Wishing every day was like Sundae

The proliferation of festivals has meant, unfortunately, that some have bitten the dust over the years, and I was particularly saddened when Leicester’s Summer Sundae succumbed to financial pressures.

It was a 6,000-capacity boutique festival held in the gardens of De Montfort Hall pretty much in the centre of the city.

And, for a couple of years, Gill and I found it to be amongst the most enjoyable festival experiences out there.

The headlining names were decent, the undercards were solid, the walking around was kept to a minimum and you could stick your car about 50 yards from the entrance and pay a couple of quid for on-street parking.

Even better, before entering the site there was always time to call in at Bombay Bites – possibly the finest Indian takeaway in the world.

in 2010 we decided to get two-day tickets rather than go for the full weekend and with Mumford & Sons headling on the Sunday that now seems a remarkably good decision in hindsight.

sundae-2.jpg

Instead we managed to watch a tremendous variety of bands including a marvellous headling duo of Seasick Steve and Teenage Fanclub on the Friday and then an afternoon of Turin Brakes, Stornoway and The Go! Team on the main stage on the Saturday followed by a typically obtuse set from The Fall indoors in the hall itself.

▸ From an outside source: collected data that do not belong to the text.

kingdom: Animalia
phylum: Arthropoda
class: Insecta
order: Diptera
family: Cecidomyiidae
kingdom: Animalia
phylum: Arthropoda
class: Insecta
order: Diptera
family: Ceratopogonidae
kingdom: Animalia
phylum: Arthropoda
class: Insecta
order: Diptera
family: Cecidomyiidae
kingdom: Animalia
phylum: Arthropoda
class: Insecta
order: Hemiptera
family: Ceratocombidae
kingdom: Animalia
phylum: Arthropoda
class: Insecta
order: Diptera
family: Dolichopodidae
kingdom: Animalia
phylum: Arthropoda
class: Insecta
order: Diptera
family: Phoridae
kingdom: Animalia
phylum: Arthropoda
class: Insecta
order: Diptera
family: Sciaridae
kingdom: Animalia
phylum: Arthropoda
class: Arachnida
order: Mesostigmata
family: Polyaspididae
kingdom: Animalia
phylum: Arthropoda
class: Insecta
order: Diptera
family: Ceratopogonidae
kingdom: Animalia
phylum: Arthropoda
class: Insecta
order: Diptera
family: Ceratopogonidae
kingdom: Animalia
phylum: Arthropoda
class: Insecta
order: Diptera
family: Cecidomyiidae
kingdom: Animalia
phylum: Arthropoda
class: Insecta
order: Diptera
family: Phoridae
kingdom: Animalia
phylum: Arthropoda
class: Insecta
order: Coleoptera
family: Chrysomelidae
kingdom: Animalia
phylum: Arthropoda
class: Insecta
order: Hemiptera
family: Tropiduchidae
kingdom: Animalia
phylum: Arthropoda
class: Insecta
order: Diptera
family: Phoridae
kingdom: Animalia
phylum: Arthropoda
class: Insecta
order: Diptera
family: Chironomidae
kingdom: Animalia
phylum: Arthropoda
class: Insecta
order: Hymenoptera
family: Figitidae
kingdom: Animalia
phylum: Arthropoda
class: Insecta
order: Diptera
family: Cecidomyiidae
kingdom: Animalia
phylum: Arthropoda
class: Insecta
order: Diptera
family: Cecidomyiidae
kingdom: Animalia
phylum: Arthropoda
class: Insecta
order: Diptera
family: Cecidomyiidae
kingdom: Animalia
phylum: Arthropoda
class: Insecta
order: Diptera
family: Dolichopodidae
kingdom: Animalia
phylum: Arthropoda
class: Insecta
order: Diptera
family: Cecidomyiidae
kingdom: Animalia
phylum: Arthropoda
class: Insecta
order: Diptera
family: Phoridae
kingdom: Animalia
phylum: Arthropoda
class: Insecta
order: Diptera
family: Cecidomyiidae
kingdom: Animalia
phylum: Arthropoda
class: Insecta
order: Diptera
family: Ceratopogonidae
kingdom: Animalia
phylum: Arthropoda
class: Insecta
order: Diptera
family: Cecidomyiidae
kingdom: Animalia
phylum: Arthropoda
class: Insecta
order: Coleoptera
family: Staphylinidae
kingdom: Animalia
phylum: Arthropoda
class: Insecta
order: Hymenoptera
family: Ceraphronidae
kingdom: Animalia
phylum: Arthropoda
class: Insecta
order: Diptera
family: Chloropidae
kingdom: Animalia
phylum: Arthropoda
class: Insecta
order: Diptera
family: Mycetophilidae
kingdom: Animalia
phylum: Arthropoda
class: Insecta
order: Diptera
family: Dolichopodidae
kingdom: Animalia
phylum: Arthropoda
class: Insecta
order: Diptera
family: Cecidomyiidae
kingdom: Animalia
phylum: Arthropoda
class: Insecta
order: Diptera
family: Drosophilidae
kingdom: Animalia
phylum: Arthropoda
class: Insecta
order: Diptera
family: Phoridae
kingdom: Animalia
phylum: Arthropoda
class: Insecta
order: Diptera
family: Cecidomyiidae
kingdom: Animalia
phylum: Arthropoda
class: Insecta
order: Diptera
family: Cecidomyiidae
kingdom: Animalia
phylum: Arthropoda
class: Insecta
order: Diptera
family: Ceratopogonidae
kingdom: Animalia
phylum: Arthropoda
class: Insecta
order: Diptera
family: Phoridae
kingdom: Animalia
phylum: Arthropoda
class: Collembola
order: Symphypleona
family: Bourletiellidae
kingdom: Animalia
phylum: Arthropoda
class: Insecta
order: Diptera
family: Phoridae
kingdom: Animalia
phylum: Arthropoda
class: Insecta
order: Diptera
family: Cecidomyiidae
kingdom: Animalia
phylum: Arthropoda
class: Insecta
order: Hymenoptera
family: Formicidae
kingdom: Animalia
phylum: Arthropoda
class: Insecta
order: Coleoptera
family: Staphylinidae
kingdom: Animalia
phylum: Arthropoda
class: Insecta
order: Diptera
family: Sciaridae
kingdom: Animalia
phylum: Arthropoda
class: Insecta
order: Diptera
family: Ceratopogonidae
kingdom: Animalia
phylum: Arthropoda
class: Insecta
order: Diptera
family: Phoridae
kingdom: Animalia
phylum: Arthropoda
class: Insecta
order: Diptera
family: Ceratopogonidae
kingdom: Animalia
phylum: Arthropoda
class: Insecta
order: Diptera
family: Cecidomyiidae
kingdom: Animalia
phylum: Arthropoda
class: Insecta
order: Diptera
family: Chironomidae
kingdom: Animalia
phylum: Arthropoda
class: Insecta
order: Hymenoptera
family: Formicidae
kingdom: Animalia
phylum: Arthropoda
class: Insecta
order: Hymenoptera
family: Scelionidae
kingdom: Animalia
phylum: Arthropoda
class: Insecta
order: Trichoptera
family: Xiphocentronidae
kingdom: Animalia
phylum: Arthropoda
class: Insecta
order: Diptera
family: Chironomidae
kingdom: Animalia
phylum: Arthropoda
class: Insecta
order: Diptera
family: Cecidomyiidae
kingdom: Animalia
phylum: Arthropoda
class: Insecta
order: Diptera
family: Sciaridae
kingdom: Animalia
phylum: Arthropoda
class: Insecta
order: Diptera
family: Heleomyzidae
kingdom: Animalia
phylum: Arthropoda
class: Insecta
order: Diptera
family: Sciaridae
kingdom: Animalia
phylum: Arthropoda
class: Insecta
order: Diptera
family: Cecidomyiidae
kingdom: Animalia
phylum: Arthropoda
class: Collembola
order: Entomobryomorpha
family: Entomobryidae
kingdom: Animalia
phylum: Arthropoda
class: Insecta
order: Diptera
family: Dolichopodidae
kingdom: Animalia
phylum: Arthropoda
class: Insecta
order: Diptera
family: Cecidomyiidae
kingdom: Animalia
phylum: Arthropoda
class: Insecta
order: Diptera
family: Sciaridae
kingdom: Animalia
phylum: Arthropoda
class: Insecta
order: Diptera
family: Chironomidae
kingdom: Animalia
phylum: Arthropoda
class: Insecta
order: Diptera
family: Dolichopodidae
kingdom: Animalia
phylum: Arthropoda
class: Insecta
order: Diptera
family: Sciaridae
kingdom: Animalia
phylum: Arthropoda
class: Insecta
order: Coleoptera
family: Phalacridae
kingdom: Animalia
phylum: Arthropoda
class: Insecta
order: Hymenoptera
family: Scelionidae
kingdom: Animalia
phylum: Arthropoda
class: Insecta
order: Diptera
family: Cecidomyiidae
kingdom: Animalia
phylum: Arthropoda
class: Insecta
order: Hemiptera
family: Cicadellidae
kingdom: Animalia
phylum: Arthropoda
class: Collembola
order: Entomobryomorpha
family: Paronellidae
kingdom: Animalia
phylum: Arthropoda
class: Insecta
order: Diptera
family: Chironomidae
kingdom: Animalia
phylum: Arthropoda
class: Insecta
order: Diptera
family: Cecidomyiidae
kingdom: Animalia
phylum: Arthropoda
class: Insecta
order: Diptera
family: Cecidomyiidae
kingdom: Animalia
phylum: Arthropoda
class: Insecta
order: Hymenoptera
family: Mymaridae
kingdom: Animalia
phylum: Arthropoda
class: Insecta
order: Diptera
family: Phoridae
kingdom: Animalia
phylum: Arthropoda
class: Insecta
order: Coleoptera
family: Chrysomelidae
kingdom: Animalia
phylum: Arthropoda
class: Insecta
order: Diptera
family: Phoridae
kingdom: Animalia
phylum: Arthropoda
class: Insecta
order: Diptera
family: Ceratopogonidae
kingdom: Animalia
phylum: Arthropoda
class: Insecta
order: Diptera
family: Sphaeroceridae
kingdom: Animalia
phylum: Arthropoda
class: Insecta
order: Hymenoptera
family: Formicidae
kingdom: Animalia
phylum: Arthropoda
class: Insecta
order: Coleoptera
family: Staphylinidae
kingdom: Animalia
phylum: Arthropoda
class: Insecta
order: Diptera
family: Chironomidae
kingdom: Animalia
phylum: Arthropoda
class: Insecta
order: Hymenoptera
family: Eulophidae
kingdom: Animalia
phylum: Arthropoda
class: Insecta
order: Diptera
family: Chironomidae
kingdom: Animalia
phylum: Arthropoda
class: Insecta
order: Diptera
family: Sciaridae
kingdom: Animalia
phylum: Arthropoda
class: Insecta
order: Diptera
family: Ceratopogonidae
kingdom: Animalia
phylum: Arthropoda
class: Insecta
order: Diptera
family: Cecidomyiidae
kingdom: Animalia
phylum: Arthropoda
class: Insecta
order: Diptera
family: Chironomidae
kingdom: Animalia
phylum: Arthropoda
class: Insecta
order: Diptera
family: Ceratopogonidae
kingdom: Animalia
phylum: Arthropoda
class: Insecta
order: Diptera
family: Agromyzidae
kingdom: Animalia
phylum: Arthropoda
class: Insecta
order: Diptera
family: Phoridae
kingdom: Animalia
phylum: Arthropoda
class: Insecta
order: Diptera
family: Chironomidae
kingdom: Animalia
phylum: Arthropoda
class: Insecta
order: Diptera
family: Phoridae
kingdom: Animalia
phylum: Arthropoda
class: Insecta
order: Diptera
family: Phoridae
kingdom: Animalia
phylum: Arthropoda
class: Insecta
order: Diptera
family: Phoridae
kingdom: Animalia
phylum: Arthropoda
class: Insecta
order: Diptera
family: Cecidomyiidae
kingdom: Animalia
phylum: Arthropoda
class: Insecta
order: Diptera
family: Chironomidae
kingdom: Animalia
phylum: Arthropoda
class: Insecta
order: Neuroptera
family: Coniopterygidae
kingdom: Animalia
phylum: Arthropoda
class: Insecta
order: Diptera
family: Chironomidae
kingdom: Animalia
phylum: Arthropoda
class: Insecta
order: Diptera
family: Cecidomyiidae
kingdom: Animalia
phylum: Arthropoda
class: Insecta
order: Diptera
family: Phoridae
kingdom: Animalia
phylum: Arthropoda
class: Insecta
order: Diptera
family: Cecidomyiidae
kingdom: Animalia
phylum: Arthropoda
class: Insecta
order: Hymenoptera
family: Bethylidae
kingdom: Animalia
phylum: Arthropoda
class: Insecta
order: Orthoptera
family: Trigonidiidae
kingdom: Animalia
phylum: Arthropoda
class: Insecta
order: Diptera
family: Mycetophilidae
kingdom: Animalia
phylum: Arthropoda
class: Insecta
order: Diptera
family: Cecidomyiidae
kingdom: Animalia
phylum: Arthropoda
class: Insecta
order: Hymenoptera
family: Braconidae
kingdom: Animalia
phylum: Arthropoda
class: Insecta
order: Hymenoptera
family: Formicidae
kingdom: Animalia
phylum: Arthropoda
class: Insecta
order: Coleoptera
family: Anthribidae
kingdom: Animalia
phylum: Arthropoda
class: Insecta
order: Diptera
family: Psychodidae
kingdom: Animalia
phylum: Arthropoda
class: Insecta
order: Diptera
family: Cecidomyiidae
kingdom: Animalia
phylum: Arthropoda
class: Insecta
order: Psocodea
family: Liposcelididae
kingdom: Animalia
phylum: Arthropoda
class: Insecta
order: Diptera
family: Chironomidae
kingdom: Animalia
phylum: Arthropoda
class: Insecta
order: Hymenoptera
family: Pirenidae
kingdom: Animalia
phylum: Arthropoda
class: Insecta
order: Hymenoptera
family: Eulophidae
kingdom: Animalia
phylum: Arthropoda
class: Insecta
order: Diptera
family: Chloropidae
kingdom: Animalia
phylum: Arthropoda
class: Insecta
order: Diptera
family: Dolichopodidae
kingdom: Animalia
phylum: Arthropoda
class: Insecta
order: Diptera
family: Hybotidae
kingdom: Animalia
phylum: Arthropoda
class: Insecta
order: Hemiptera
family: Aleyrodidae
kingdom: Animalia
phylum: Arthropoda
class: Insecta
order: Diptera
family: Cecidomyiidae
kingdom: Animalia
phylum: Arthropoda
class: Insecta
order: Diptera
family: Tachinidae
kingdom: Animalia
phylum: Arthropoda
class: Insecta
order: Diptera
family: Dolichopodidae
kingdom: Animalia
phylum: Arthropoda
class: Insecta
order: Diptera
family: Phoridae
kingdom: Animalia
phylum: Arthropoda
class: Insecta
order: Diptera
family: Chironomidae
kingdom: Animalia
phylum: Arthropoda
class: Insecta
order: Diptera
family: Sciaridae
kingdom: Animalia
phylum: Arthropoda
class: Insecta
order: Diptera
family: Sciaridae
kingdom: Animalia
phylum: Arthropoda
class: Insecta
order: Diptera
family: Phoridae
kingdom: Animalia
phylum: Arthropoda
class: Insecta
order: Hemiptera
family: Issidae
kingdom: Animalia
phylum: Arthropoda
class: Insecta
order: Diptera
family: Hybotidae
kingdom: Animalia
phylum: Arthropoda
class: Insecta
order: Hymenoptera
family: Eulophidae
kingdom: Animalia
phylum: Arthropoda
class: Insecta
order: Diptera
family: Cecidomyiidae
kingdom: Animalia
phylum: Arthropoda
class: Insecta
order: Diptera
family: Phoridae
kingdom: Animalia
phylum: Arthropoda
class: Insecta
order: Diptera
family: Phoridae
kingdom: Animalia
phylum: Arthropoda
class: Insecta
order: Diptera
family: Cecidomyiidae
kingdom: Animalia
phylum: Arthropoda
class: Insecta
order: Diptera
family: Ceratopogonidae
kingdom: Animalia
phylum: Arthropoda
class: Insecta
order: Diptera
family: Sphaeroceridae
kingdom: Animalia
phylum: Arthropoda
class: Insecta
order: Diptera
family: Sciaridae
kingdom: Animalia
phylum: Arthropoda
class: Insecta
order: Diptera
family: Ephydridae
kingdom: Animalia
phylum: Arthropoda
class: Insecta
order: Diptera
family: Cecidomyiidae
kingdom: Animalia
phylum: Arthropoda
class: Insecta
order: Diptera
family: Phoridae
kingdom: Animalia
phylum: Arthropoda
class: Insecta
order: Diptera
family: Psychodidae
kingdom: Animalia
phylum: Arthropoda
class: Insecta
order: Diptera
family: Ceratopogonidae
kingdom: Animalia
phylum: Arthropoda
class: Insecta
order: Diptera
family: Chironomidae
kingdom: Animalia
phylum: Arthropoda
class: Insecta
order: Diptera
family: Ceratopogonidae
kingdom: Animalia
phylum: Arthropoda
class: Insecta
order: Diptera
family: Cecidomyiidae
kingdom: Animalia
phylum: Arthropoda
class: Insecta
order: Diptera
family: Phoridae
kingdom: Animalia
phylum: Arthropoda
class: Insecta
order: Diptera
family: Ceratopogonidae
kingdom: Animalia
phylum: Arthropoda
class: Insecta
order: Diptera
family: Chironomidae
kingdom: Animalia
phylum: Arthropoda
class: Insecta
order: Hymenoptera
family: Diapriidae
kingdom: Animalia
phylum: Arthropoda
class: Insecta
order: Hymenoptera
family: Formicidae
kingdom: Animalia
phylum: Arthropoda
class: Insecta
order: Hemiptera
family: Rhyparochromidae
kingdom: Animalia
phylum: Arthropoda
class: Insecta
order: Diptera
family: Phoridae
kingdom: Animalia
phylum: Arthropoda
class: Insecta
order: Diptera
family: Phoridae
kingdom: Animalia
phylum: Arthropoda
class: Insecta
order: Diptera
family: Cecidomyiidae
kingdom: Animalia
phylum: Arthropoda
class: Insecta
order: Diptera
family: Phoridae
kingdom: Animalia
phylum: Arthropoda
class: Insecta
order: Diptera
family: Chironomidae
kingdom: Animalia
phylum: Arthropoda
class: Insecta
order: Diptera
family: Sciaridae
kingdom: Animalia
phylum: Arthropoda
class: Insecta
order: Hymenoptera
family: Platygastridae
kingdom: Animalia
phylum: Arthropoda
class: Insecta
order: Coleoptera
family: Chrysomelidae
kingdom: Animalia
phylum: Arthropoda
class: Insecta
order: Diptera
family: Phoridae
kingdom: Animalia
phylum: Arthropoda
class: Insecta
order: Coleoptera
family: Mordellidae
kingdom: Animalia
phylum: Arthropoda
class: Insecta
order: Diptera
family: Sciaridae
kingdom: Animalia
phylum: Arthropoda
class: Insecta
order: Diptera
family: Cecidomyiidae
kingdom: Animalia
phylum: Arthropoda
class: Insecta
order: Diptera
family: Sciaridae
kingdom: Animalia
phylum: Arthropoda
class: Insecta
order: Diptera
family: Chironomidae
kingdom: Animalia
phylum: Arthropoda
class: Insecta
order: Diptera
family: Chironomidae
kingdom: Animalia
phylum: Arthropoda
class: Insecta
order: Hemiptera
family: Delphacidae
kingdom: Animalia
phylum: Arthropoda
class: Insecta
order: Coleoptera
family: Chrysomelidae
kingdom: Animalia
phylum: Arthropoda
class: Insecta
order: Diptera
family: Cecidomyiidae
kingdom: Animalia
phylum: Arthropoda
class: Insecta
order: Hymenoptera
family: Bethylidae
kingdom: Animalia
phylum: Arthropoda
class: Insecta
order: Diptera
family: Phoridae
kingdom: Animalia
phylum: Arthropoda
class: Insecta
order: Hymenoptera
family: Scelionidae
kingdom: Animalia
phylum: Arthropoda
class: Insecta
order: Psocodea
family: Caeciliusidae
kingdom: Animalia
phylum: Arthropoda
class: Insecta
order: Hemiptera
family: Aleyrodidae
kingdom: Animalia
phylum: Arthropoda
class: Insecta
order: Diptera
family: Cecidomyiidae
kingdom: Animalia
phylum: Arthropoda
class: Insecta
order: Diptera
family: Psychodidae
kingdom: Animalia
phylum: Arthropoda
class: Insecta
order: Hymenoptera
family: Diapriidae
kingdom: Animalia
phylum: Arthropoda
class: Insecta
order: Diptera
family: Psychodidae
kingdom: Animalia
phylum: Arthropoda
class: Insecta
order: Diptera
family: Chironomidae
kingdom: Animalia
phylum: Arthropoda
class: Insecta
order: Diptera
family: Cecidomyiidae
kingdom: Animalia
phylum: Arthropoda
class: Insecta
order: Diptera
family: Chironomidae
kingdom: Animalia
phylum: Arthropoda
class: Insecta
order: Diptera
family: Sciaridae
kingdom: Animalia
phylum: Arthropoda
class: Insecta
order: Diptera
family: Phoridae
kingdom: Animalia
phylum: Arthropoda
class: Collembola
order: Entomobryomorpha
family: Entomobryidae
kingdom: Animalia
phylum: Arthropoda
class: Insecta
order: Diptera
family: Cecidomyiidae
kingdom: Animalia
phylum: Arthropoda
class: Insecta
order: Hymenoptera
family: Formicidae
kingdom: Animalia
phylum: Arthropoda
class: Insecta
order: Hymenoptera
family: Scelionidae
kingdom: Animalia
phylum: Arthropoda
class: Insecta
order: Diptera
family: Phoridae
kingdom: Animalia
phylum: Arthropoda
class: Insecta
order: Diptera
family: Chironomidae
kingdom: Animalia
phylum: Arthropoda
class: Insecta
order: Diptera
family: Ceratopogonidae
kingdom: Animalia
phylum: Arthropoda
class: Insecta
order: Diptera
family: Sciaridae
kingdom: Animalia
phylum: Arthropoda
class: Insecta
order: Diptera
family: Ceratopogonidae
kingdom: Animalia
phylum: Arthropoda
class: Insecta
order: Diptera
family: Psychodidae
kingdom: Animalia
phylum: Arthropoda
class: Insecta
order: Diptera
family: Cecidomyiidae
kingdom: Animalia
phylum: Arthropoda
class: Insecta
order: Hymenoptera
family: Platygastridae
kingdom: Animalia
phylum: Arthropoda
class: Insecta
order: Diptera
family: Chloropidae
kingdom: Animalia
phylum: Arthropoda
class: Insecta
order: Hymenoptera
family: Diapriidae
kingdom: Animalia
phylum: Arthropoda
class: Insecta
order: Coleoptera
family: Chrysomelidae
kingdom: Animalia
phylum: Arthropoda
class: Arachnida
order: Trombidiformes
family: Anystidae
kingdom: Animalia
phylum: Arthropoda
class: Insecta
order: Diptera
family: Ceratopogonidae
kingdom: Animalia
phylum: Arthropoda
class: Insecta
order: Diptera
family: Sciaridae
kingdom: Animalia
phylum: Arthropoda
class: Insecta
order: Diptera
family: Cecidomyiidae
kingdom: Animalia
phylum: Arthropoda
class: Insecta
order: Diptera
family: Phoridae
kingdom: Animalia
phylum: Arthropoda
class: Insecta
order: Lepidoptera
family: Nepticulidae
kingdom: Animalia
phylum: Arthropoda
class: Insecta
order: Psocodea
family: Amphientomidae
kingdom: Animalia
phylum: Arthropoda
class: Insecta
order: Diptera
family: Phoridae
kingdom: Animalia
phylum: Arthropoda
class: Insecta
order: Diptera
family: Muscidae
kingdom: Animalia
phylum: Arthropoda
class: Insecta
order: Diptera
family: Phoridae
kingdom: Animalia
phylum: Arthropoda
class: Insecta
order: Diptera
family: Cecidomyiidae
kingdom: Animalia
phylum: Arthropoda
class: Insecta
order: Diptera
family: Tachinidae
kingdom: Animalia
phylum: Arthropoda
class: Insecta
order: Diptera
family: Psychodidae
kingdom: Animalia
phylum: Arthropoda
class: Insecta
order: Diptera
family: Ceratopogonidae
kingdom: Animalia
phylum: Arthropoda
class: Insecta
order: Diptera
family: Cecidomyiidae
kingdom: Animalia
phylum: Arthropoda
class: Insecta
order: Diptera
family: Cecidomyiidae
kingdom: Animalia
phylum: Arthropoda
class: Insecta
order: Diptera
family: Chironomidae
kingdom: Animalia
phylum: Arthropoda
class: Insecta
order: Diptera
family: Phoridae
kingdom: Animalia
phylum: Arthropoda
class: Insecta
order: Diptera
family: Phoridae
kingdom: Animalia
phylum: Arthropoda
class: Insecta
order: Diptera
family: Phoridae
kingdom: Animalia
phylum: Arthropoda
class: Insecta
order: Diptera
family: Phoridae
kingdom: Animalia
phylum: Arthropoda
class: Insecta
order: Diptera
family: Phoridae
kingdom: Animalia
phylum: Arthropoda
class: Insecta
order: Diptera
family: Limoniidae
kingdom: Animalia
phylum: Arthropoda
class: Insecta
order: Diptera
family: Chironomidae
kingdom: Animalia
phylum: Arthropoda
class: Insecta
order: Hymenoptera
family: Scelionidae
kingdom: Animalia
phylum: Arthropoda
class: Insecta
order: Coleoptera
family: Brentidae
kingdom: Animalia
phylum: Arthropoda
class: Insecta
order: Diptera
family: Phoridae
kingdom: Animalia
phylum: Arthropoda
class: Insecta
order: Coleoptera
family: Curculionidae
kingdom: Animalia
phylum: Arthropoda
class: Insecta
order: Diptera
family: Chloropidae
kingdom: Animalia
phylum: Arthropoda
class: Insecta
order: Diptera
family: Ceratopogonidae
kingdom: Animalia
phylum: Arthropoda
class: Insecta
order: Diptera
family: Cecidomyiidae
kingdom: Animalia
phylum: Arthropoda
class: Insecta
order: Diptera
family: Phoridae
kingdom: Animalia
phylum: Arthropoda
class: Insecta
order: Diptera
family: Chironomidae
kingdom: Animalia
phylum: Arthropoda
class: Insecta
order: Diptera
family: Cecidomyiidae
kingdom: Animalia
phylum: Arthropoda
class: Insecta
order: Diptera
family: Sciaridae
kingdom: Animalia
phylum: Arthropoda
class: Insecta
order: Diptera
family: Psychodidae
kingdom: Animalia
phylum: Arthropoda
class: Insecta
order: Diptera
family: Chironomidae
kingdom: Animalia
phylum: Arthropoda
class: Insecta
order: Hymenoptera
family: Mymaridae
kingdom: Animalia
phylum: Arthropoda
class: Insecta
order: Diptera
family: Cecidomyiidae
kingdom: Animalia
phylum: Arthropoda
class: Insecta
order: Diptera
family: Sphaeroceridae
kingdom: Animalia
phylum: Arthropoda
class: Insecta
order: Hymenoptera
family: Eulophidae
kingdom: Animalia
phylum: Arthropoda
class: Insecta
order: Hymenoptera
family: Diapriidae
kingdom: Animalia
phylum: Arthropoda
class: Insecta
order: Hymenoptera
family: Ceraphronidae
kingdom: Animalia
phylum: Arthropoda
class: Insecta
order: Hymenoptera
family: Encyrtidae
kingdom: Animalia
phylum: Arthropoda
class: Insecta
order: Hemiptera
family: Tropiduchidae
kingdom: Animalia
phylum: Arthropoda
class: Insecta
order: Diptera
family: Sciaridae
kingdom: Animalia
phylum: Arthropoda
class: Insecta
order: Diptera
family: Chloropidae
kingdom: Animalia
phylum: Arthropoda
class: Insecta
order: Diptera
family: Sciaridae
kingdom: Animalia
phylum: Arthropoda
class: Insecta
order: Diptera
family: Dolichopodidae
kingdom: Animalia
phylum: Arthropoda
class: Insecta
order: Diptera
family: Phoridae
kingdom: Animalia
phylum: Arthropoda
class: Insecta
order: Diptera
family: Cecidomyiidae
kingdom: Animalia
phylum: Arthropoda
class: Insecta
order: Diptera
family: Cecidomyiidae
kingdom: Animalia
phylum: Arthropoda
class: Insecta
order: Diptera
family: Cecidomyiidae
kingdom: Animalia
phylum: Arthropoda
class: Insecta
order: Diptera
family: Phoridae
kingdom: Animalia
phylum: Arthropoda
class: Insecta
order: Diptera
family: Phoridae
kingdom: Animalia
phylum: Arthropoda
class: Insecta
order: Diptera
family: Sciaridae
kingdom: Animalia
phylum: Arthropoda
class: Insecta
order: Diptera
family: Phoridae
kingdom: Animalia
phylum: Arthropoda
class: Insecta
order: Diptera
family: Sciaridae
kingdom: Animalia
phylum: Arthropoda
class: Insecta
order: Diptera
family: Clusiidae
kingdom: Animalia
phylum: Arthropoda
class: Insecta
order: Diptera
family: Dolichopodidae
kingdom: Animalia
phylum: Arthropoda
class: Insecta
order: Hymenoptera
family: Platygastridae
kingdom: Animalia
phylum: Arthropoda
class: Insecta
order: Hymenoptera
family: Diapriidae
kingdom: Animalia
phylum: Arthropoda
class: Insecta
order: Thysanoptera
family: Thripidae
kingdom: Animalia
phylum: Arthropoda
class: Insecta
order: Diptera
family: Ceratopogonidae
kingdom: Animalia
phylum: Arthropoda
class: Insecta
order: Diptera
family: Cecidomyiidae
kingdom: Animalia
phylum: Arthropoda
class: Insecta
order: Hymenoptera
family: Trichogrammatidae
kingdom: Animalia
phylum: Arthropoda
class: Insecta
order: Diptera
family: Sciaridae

While his band barrelled through some sturdy tunes, Mark E Smith seemed to spend most of the show stood behind the speaker stack or with his back to the audience. He probably sacked the band later that night.

But they, like the festival, were good while they lasted.

 

2 thoughts on “Wishing every day was like Sundae

  1. Solid stuff, as always, sir. I am envious of you seeing Stornoway, as they are one of my favourite bands that I will never see. On another subject, I am also grateful that you recommended The Leisure Society to me as they are now one of my favourite bands, and Amanda adores them too. Long may you attend concerts and festivals that I never shall, mate. Lots of love from Oliver Twist, sticking his nose up against the window of your continuing good fortune.